Pematangsiantar | matanewstv.com
Bhabinkamtibmas Polsek Siantar Timur, Aipda Ungkap Hutagalung dan Bripka Manoa Sitanggang, bersama Kasi Pemeliharaan Prasarana dan Fasilitas Pelayanan Umum Kelurahan Kebun Sayur, Edy Johanta Barus, SH, berhasil menyelesaikan permasalahan rumah tangga yang melibatkan pasangan suami-istri melalui mekanisme Problem Solving. 17 Januari 2025
Insiden yang terjadi pada malam hari tersebut berawal dari pertengkaran antara pasangan suami-istri, yang mengarah pada tindakan penganiayaan.
SS (31), suami dari NAMH (25), diduga melakukan penusukkan terhadap istrinya dengan menggunakan obeng warna putih, yang menyebabkan korban mengalami luka.
Menanggapi laporan warga, Bhabinkamtibmas Aipda Ungkap Hutagalung dan Bripka Manoa Sitanggang segera melakukan langkah mediasi dengan memanggil kedua belah pihak ke Kantor Lurah Kebun Sayur, Kecamatan Siantar Timur pada sore hari, Jumat (17/1/2025).
Hasil dari mediasi tersebut menunjukkan adanya kesepakatan damai antara keduanya, yang dituangkan dalam surat pernyataan yang dilengkapi materai.
Dalam pernyataan tersebut, SS berjanji untuk tidak mengulangi perbuatannya dan menyelesaikan permasalahan secara kekeluargaan.
Kapolsek Siantar Timur, IPTU Edy J.J. Malau, SH, MH, menyampaikan bahwa dengan adanya surat perdamaian ini, permasalahan pasangan suami-istri tersebut telah selesai melalui pendekatan Problem Solving, tanpa perlu melibatkan proses hukum lebih lanjut.

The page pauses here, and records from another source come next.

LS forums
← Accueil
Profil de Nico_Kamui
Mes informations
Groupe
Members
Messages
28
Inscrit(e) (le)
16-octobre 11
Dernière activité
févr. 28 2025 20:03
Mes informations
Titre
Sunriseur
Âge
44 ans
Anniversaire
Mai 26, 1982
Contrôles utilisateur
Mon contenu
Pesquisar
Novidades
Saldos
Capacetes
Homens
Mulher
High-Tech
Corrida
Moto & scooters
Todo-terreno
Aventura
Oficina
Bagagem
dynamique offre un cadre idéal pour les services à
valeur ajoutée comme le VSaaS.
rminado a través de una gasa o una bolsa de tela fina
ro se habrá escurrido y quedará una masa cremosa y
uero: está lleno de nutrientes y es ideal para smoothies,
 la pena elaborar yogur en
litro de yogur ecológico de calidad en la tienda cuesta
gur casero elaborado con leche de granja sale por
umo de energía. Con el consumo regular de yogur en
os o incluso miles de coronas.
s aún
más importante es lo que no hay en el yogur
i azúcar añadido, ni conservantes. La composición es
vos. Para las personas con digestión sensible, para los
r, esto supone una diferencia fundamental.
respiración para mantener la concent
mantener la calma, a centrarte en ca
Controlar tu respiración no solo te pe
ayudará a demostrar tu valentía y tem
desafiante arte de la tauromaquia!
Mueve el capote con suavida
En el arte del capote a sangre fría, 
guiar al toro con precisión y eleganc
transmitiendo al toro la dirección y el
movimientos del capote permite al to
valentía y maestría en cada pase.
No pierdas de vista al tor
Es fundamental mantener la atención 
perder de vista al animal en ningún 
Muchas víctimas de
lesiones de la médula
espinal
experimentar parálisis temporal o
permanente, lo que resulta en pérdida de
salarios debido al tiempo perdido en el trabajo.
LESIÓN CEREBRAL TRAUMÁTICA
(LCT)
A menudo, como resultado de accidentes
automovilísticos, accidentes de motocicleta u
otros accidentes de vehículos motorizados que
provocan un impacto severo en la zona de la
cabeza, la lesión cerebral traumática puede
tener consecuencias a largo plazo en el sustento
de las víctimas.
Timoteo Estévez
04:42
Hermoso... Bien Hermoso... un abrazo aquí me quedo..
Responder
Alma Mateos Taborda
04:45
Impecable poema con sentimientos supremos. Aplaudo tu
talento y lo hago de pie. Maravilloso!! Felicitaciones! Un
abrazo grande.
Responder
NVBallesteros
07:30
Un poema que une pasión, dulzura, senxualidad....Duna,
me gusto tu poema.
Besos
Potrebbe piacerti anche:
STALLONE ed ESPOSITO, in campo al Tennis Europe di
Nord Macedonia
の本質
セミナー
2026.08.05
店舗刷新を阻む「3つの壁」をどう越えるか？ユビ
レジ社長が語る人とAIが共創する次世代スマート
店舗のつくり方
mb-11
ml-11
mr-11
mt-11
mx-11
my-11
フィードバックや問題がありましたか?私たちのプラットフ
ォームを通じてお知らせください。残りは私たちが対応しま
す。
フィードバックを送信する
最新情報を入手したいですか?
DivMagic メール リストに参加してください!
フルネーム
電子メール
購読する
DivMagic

“Masalah rumah tangga ini telah diselesaikan dengan baik dan damai, sesuai dengan prosedur Problem Solving. Kami berharap kejadian serupa tidak terulang lagi,” ujar Kapolsek Siantar Timur.
Dengan langkah ini, Polsek Siantar Timur menunjukkan komitmennya untuk memberikan solusi yang tepat dalam menyelesaikan permasalahan masyarakat melalui pendekatan kekeluargaan dan preventif.